重要ポイント:
- BNYは機関投資家が自社プラットフォーム上でサークルのUSDCをカストディ、ミント、償還できるようにする
- 同行は世界最大のカストディ銀行として59兆ドルの資産を管理
- USDCの時価総額は730億ドル超
重要ポイント:

世界最大のカストディ銀行であり、59兆ドルの資産を管理するBNYは、機関投資家向けにサークルのUSDCステーブルコインのカストディ、ミント、償還をデジタル資産カストディプラットフォームを通じて提供すると、同行が月曜日に発表した。
「デジタル資産は金融市場への統合が進んでおり、機関投資家は従来型システムとブロックチェーンベースのシステムをシームレスに連携させるインフラを必要としている」と、BNYの最高製品・イノベーション責任者であるキャロリン・ワインバーグ氏は述べた。
時価総額730億ドル超で2番目に大きいステーブルコインであるUSDCは、同プラットフォームでサポートされる初のステーブルコインとなった。BNYは既にUSDCを裏付ける準備資産の主要カストディアンを務めている。同行は今後、このサービスを他のステーブルコイン発行体にも拡大する計画だと発表資料で述べている。
今回の動きは、ドル連動型ステーブルコインの連邦規制枠組みを定め、準備資産、開示、発行体の監督に関するルールを定めた米国の法律「GENIUS Act」が2025年に成立したことを受けたもの。スタンダードチャータードは、ステーブルコイン市場が現在の約3000億ドルから2028年末までに2兆ドルに拡大する可能性があると予測。シティグループは、ベースケースで2030年までに4兆ドルに達する可能性があると試算している。
この統合が機関投資家にとって意味すること
今回の新サービスにより、機関投資家は現金とデジタル資産の両方を単一プラットフォームで管理できるようになり、法定通貨と暗号資産のカストディで別々の取引先を維持する必要がなくなる。顧客はBNYを通じて、サークルに対して米ドルをUSDCに変換するよう指示するか、USDCをドルに償還できる。これにより、同銀行は事実上、従来の銀行システムとブロックチェーンベースの決済をつなぐゲートウェイとして機能する。

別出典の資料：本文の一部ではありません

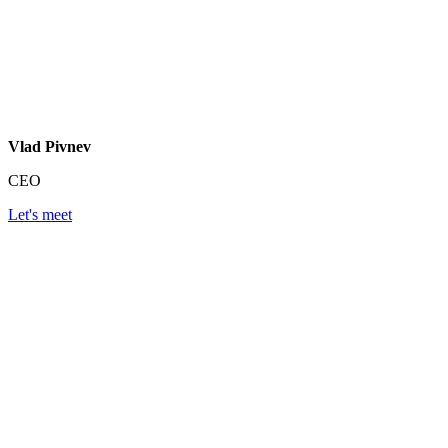
Vlad Pivnev
CEO
Let's meet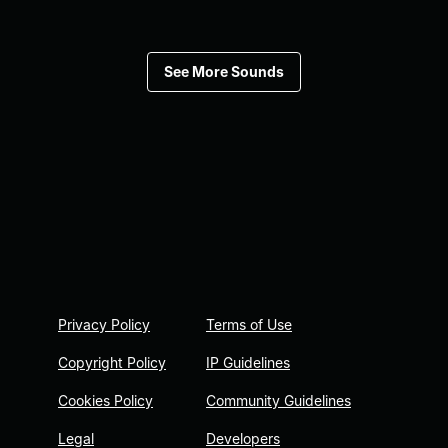
See More Sounds
Privacy Policy
Terms of Use
Copyright Policy
IP Guidelines
Cookies Policy
Community Guidelines
Legal
Developers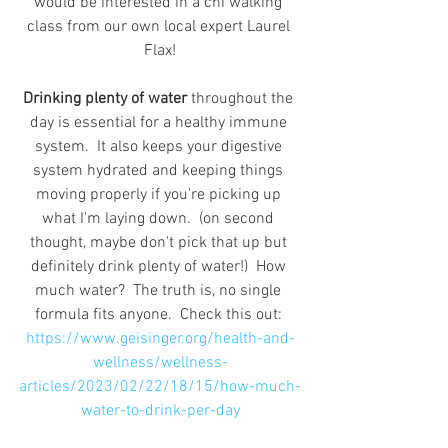
would be interested in a chi walking 
class from our own local expert Laurel 
Flax!
Drinking plenty of water
 throughout the 
day is essential for a healthy immune 
system.  It also keeps your digestive 
system hydrated and keeping things 
moving properly if you're picking up 
what I'm laying down.  (on second 
thought, maybe don't pick that up but 
definitely drink plenty of water!)  How 
much water?  The truth is, no single 
formula fits anyone.  Check this out: 
https://www.geisinger.org/health-and-
wellness/wellness-
articles/2023/02/22/18/15/how-much-
water-to-drink-per-day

ビットコインなどの暗号資産とは異なり、ステーブルコインは法定通貨(通常は米ドル)にペッグされた固定価格を維持するよう設計されており、現金や短期国債で裏付けられている。元々は主に取引所での暗号資産トレーダーによって使用されていたが、決済、クロスボーダー送金、証券決済など、より幅広い用途での利用が拡大している。
これがステーブルコイン市場にとって重要な理由
BNYのステーブルコインサービスへの拡大は、従来型金融システムにおいて最も確立されたインフラ提供企業による、この資産クラスの重要な承認を意味する。世界最大のカストディ銀行として、BNYがUSDCのミントと償還を提供する決定は、ステーブルコインをニッチな暗号資産商品ではなく、機関投資家の財務運営における中核的構成要素として位置づけるものだ。
この統合はまた、ステート・ストリートやJPモルガンなど競合するカストディ銀行に対し、デジタル資産サービスの提供を加速させるか、現金と暗号資産の統合プラットフォームを求める機関投資家を失うリスクを負うかの選択を迫るものとなる。GENIUS Actによる規制の明確化を受け、今後数四半期のうちにさらに多くの銀行がステーブルコインサービス市場に参入すると予想される。
本記事は情報提供のみを目的としており、投資助言を構成するものではない。